Greenhouse Management: What does bringing brands like Nexus, RBI and others under the new Prospiant umbrella mean?

Tom Vezdos: While we had these different brands, sometimes they had these specialties or were associated with certain markets. So, along with the specialty, they had adjacent markets that they worked in. What happened is that we saw how different brands were more connected to other markets than others and we just wanted to try and unify all of the businesses that anyone in the agriculture technology business might know. There are shared technologies between different companies that don’t just sit on an island themselves. This is about putting this all together as one company for clarification for the customer, but also to show that each business is working on controlled environment agriculture or the processing side of the business.

GM: Why this moment for the Prospiant launch? And what steps do you take to do it?

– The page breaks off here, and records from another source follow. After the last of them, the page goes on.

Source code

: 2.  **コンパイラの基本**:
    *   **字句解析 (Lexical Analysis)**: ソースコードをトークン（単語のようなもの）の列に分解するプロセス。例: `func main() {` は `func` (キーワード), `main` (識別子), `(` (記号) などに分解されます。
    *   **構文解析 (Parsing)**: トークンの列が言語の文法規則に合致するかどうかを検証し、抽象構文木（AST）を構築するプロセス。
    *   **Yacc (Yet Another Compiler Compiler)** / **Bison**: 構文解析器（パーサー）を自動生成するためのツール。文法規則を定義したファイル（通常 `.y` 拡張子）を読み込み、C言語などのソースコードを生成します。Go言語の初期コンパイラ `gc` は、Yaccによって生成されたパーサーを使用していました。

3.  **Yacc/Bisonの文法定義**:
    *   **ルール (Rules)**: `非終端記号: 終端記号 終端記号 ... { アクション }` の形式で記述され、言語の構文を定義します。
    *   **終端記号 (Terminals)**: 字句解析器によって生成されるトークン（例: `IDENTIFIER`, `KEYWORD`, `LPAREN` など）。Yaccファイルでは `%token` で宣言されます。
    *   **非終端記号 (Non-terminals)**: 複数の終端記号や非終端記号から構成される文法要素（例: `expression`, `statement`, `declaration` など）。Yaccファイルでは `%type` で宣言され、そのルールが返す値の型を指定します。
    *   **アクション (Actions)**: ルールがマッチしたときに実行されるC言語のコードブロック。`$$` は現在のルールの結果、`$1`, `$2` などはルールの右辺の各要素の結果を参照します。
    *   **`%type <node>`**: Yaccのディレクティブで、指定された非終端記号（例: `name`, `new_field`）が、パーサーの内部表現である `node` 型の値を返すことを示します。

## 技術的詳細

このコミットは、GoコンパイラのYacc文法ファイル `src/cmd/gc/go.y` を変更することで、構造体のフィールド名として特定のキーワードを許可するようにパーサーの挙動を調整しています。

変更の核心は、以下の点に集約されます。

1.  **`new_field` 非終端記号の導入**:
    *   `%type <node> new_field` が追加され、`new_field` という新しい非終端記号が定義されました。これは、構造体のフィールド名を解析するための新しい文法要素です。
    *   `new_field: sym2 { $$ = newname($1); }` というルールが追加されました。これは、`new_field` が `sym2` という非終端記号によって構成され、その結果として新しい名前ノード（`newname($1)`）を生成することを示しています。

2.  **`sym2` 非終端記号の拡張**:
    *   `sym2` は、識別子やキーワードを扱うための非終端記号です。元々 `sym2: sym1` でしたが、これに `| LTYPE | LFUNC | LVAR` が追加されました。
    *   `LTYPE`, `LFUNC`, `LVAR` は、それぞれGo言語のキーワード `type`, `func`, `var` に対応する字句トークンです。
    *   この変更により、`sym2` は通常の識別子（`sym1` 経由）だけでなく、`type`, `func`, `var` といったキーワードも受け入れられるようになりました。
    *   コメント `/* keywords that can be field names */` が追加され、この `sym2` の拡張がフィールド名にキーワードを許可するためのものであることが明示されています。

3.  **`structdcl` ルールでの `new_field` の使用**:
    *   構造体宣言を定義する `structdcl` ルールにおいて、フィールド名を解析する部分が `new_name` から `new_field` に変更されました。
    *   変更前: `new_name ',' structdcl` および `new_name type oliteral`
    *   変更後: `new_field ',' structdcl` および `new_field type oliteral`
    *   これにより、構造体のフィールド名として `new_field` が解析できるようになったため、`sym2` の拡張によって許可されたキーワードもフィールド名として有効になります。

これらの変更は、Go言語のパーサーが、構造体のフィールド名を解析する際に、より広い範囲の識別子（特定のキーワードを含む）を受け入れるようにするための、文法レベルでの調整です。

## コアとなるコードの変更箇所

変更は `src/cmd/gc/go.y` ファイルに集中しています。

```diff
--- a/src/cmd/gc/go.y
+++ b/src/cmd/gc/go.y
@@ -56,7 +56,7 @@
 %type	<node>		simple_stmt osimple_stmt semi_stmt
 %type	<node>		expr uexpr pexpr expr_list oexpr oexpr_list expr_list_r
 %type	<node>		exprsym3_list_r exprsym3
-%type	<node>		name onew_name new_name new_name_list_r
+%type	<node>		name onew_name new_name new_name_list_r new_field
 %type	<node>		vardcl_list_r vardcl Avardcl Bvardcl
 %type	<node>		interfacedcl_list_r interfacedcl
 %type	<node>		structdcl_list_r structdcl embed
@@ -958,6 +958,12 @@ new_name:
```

TV: It’s probably been in the works for a year and half. The biggest challenge is that we don’t leave behind what we’ve all been known for. That’s probably the biggest concern, right? But we were reaching a tipping point where it was becoming more confusing to continue to go to market with essentially six different brands than it was to just change it. We did a lot of market research. We talked to our customer base. We talked to our vendor base. We asked our individual companies. We wanted to know from each of them what was important to them, what each brand meant to them and moved to consolidate all of that information. That was about nine months.

And then we had to decide, who was our target audience? We have some very large companies, very small companies and new companies and companies that have been around for decades. It’s a wide swatch of audiences, so we had to make sure we have a brand that appeals to everybody and ask why people do business with us. And, at the end of the day, it’s an agriculture business, but also a technology business.

GM: What has doing business during the pandemic been like?

TV: It’s always a challenge. The one benefit we did get out of these days and times are that people are a lot more willing to communicate over the phone and via email. Sometimes it’s actually easier to get ahold of people via a phone call than it was historically. So much of what we did before was face-to-face. And that’s great. But people have become accepting of communication via other means now.